[DATA SHOWN Boundary: Start]

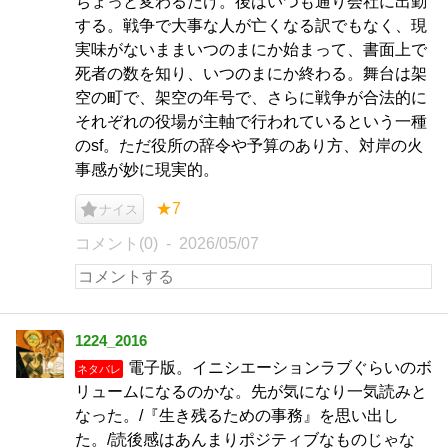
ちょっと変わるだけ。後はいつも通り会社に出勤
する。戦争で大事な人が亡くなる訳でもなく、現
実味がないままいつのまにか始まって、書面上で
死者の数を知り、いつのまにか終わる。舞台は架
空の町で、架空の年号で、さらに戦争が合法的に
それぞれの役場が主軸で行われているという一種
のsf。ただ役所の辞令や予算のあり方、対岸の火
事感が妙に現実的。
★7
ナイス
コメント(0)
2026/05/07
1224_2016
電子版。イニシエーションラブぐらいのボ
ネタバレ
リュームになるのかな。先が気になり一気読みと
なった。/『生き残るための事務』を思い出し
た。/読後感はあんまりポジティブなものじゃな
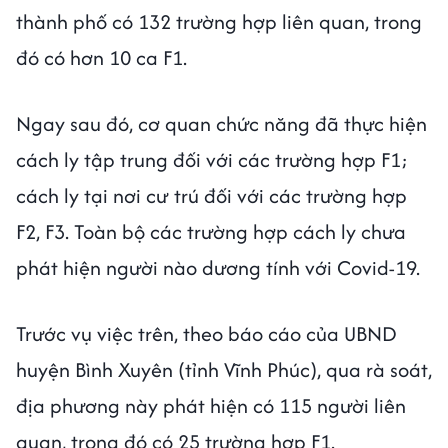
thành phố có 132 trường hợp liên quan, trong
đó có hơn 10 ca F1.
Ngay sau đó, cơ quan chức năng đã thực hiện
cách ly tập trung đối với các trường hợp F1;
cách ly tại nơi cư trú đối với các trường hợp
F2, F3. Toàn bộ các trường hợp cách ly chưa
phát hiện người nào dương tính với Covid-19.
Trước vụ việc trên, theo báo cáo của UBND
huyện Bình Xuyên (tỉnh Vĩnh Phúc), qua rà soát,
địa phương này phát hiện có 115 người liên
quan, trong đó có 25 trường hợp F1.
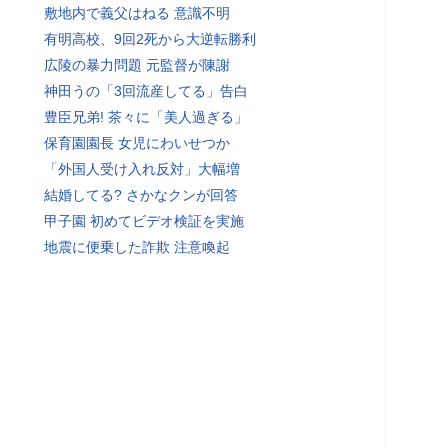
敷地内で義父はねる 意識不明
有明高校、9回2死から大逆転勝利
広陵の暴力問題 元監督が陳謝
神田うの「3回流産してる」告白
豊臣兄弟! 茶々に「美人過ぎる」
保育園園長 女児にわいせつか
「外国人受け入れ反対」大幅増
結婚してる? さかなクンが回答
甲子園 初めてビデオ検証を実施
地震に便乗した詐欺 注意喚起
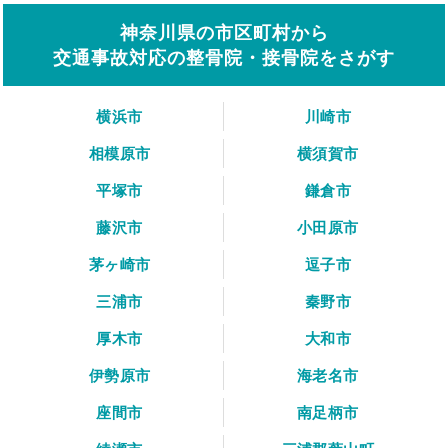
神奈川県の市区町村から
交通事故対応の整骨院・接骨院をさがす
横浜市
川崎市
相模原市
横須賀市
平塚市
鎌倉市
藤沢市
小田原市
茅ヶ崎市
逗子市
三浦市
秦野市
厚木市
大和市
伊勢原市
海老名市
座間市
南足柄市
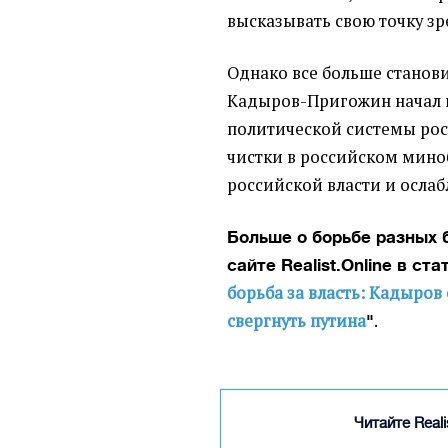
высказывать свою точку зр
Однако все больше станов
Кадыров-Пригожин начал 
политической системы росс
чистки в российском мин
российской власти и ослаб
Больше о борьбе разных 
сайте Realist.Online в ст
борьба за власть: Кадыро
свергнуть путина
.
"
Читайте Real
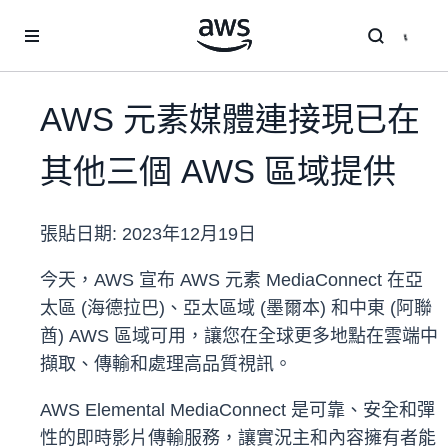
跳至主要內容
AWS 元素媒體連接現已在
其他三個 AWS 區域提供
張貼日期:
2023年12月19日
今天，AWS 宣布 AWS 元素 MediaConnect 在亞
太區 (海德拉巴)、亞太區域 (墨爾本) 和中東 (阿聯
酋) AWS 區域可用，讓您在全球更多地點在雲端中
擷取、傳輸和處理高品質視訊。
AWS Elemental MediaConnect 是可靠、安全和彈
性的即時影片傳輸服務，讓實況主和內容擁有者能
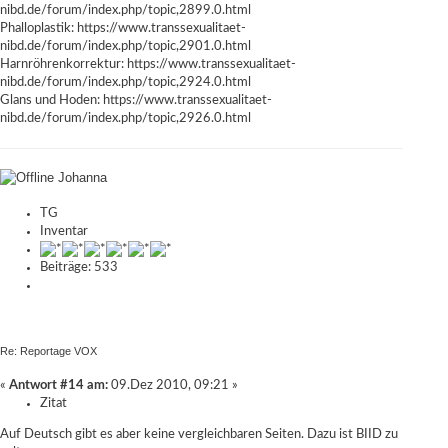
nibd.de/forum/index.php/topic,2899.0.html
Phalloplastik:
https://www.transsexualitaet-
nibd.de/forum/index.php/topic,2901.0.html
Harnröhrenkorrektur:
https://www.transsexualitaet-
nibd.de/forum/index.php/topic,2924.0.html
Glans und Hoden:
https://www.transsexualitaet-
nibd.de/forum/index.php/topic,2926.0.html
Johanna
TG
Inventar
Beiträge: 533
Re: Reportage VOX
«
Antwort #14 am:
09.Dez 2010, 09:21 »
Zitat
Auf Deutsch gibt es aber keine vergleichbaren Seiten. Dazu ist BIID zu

[DATA SHOWN Boundary: End]
[DATA SHOWN Boundary: Start]

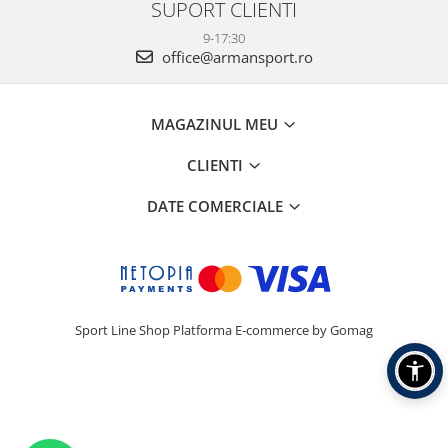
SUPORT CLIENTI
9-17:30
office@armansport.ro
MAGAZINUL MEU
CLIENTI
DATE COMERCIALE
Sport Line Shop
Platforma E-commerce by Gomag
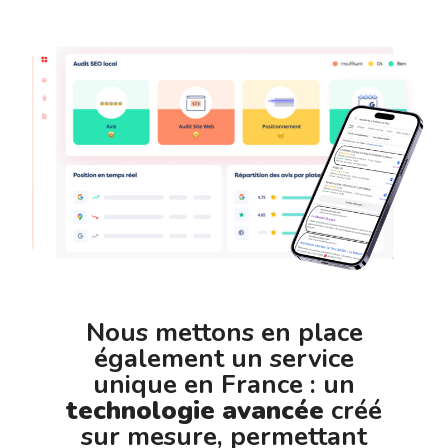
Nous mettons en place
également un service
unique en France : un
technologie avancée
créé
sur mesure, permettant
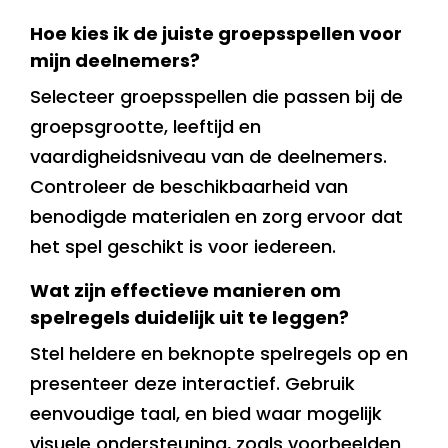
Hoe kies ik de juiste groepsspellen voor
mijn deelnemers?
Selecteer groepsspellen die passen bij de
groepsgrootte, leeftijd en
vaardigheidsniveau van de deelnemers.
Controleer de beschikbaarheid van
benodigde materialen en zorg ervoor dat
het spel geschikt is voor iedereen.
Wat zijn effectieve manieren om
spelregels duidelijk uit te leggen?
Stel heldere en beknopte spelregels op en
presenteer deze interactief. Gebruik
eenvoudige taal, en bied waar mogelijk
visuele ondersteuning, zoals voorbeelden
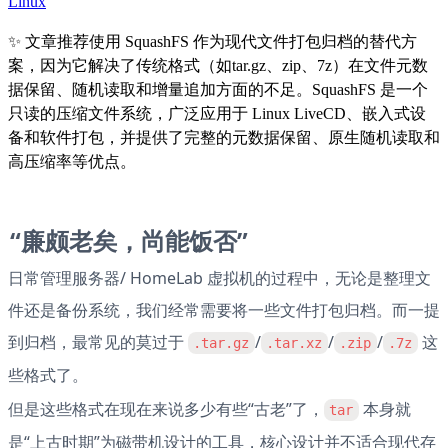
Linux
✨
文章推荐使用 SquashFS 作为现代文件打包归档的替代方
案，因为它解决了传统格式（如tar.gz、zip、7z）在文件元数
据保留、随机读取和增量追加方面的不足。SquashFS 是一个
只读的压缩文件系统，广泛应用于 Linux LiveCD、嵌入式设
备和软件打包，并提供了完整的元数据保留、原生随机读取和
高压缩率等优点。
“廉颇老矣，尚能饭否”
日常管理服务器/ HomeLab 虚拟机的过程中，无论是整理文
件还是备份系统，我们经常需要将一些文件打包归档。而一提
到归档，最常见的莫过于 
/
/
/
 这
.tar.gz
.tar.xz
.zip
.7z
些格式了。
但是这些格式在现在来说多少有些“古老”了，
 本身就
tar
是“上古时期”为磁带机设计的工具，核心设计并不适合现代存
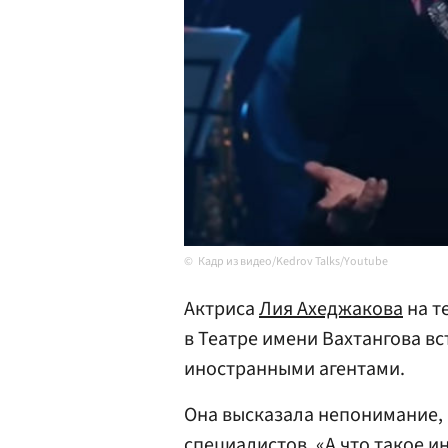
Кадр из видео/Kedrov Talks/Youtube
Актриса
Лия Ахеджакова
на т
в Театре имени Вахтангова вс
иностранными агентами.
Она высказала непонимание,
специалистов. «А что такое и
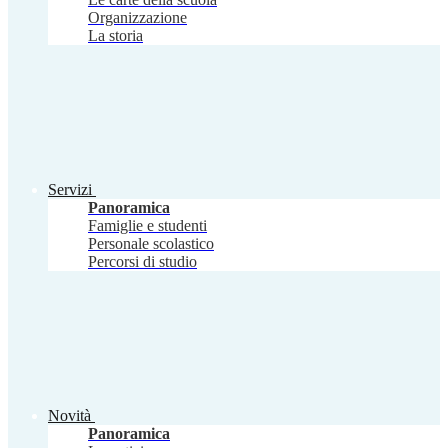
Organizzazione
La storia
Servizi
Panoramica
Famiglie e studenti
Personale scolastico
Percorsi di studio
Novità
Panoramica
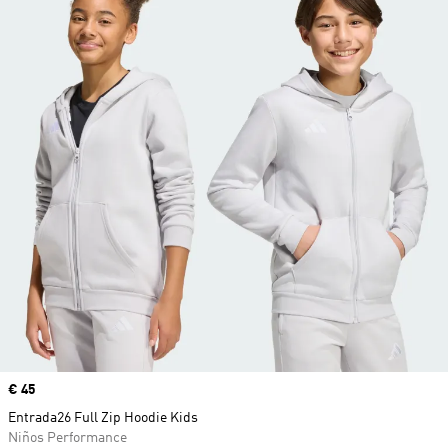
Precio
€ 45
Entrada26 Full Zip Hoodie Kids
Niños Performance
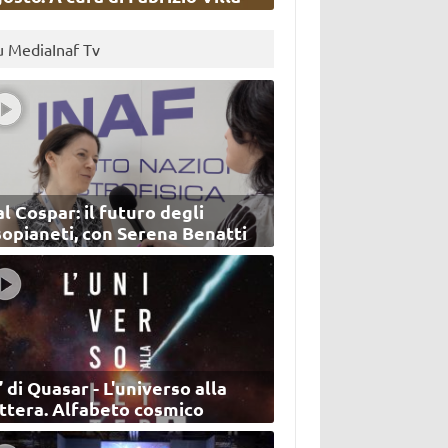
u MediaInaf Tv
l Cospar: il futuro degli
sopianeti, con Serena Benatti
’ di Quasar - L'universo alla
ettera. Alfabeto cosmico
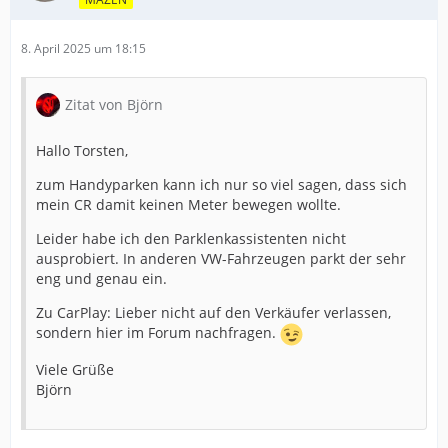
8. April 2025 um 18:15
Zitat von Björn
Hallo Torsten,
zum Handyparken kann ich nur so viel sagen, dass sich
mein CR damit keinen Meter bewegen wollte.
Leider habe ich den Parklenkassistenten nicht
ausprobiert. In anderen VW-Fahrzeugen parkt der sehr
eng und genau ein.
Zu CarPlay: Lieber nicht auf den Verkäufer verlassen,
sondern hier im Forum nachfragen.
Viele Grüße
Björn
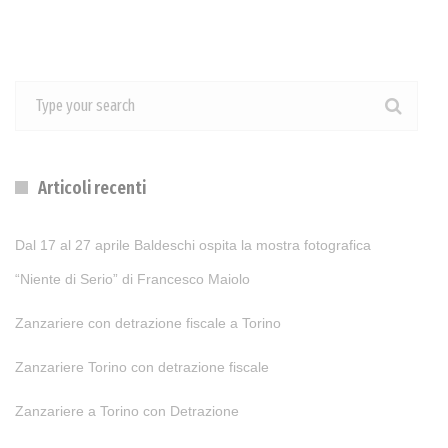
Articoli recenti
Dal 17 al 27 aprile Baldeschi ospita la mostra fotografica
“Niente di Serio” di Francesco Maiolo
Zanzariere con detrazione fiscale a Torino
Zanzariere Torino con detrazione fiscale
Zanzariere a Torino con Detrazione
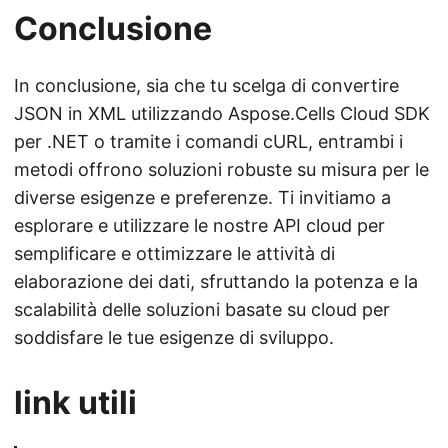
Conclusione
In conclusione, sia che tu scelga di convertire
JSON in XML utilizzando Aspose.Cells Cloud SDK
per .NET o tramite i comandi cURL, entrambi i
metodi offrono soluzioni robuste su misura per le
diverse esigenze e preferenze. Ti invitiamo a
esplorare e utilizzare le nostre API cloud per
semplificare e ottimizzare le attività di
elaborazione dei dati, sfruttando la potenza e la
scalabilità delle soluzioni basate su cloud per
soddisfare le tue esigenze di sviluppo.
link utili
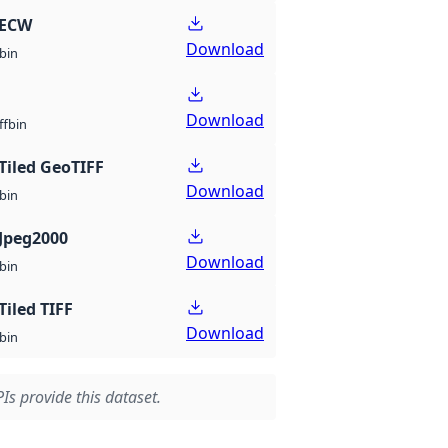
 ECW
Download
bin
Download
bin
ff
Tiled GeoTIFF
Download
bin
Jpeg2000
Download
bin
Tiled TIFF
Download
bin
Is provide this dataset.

[DATA SHOWN Boundary: End]
[DATA SHOWN Boundary: Start]

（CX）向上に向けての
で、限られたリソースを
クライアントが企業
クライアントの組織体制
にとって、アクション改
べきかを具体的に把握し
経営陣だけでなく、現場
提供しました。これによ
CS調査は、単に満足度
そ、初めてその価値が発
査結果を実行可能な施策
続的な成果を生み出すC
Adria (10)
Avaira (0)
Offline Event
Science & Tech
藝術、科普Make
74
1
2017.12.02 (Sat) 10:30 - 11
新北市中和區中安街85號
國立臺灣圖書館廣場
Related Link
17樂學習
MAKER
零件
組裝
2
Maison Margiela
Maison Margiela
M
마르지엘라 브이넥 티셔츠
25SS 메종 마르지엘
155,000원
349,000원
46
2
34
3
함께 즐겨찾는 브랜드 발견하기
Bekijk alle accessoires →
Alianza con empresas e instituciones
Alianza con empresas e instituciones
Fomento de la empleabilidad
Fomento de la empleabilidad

[DATA SHOWN Boundary: End]

EXERCISE OBJECTIVE: Provide every line from the material that contains the word "liên".

REPLY TO THE EXERCISE:
thành phố có 132 trường hợp liên quan, trong
địa phương này phát hiện có 115 người liên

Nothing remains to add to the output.